Inhabits shallow bottoms with coral or rocky formations, down to 40 m. Usually occurs in groups of five or more individuals. Mainly a diurnal species. Feeds mainly on algae, but occasionally on seagrass, it also feeds on the film of algae on the surface of sand undisturbed by surge. The sharp spines on both sides of the base tail are used as defensive weapons by slashing their tails from side to side. When not in use, they are folded backwards against the body. Schooling occurs primarily in adults; small juveniles never participate in large, dense schools. The proportion of adults that were schooling increased from the back reef to the reef crest and spurs. The pelagic juveniles of this species settle in sheltered shallow habitats.

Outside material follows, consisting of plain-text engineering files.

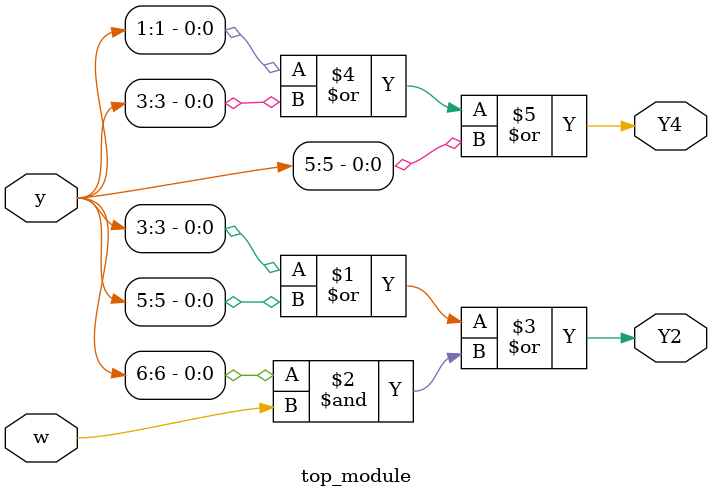
<source format=sv>
module top_module (
    input [6:1] y,
    input w,
    output Y2,
    output Y4
);

    assign Y2 = y[3] | y[5] | (y[6] & w);
    assign Y4 = y[1] | y[3] | y[5];

endmodule

</source>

The pelagic larval stage ranges from 42 to 68 days, it then settles on reefs when 27 mm
A. bahianus displays the highly characterized pattern of asymptotic growth. Terminal size is reached at around age 4, and most of the growth occurred within the first 10% of the lifespan, and approximately 85% of full size is attained within the first year. The mean maximum age fluctuates from 5 years in Jamaica to 26 years in Bermuda with a maximum longevity of 32 years. It has a 1:1 sex ratio. Maturity seems likely to occur within 1 year in most cases at about 11 cm and most fish are probably mature at 15 to 16 cm. It has been observed to form a resident spawning aggregation of up to 20,000 individuals, spawning as subgroups. It also pair spawns, the males holding small territories adjacent to the aggregation site.